On Jan. 2, the three-judge panel of the U.S. Seventh Circuit Court of Appeals delivered their ruling in a matter that goes back to a federal class action filed in March 2016 against Illinois Treasurer Michael W. Frerichs, arguing the Illinois Uniform Disposition of Unclaimed Property Act violates the Fifth and 14th amendments to the U.S. Constitution.
Seventh Circuit Judge Frank Easterbrook wrote the opinion, in which he said District Judge Charles P. Kocoras wrongly declined to certify the proposed class of plaintiffs because he overlooked an earlier Seventh Circuit opinion holding people are entitled to receive interest on their held property, less reasonable custodial fees. According to Easterbrook, Kocoras determined “owners of property in the state’s custody are entitled to be compensated for the time value of money only if the property was earning interest at the moment the state took it into custody,” creating divisions among would-be class members.
After that decision, Kocoras granted summary judgment to the state against one of the named plaintiffs, S. David Goldberg, whose property hadn’t been earning interest at the time the state took possession. Goldberg’s appeal of that partial final judgment is what gave rise to the Jan. 2 opinion.
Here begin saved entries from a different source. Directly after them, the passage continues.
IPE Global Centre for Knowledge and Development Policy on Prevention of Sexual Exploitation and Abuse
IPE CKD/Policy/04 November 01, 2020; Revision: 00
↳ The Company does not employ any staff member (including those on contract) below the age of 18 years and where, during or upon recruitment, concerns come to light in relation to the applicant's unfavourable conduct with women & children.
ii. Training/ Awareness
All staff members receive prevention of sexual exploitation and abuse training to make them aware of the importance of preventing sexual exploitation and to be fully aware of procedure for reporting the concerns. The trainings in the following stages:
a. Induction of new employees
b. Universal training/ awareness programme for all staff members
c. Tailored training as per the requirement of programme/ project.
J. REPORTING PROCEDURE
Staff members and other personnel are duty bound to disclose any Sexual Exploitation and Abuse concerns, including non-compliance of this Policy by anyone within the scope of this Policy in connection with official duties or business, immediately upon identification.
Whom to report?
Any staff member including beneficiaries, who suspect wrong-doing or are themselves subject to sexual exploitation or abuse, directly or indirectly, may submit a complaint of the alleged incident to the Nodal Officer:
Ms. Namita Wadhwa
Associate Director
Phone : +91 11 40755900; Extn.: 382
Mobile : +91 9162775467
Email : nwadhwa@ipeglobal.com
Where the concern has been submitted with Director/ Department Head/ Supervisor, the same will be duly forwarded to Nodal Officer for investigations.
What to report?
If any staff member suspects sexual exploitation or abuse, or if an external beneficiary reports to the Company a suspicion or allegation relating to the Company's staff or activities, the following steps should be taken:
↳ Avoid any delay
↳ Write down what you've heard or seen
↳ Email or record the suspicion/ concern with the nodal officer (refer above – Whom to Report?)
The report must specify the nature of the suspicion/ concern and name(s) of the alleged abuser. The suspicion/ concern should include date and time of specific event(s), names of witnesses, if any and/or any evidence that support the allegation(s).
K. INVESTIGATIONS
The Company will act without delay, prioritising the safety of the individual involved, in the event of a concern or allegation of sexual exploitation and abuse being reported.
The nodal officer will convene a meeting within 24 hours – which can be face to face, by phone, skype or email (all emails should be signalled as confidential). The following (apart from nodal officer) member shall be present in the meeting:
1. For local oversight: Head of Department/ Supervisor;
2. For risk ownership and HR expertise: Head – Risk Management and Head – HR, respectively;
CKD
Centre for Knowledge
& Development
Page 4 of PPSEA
Illinois Treasurer Mike Frerichs
Easterbrook said Kocoras “relied principally on Cwik v. Topinka,” a 2009 Illinois Third District Appellate Court decision preceding two more recent Seventh Circuit opinions and also one that interprets a state law instead of the U.S. Constitution’s Takings Clause.
“The proposition is untenable, as we have already explained,” Easterbrook wrote, citing his panel’s own 2017 opinion in Kolton v. Frerichs and adding “what the property earns in the state’s hands does not depend on what it had been earning in the owner’s hands.”
The money in question was a $100 check made out to Goldberg but which he hadn’t claimed. If the state used smaller amounts like that to pool into a larger sum in order to make an investment, the panel said, Goldberg and other property owners would be entitled to proportional returns.
The panel vacated Kocoras’ judgment and remanded the case for further proceeding. In so doing, Easterbrook wrote, it is possible the state will invoke Brown v. Legal Foundation of Washington, in which the U.S. Supreme Court said a state isn’t obligated to give earnings to people whose principal amounts are small enough so as to have not been able to generate net interest if held privately. He explained those property owners couldn’t have lost anything because their money alone couldn’t have earned enough interest to cover administrative expenses. So long as their capital is returned, they are made whole.
However, Easterbrook clarified, that opinion has no connection to the issue with whether the principal was generating interest before the state took possession.
“All we decide today is that it does not matter under Brown, or any other decision by the Supreme Court or this court, whether property that is able to earn net interest was in an interest-bearing account before its transfer to the state,” Easterbrook wrote. “This conclusion also may lead the district court to reconsider its ruling on class certification.”
Seventh Circuit Judges Michael Kanne and Ilana Rovner concurred in the opinion.
Goldberg is represented in the action by attorneys Terry Rose Saunders, of The Saunders Law Firm; attorney Arthur Susman; and Thomas A. Doyle, of Wexler Wallace LLP, all of Chicago.
Frerichs’ office is represented by the Illinois Attorney General.